(PROBLEM STATEMENT): Nothing beyond the line containing "- Quick access to services" should be printed; print each line exactly from the first line of the listing below through it.

Top of ENTRIES PROVIDED

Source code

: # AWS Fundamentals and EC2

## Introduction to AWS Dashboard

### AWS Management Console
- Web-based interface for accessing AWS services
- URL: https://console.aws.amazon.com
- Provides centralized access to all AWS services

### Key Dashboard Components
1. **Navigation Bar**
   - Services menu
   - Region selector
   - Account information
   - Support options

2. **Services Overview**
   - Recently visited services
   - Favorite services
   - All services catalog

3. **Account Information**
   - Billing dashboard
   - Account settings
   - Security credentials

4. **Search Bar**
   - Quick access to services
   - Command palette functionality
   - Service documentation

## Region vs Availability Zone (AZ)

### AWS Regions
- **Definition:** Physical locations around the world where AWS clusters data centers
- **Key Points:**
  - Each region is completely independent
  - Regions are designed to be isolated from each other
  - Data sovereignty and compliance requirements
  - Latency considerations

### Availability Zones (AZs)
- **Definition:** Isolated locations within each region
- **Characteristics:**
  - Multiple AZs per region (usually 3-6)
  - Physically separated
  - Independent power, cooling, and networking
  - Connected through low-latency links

Bottom of ENTRIES PROVIDED

(OUTPUT FOR THIS TASK):
Source code

: # AWS Fundamentals and EC2

## Introduction to AWS Dashboard

### AWS Management Console
- Web-based interface for accessing AWS services
- URL: https://console.aws.amazon.com
- Provides centralized access to all AWS services

### Key Dashboard Components
1. **Navigation Bar**
   - Services menu
   - Region selector
   - Account information
   - Support options

2. **Services Overview**
   - Recently visited services
   - Favorite services
   - All services catalog

3. **Account Information**
   - Billing dashboard
   - Account settings
   - Security credentials

4. **Search Bar**
   - Quick access to services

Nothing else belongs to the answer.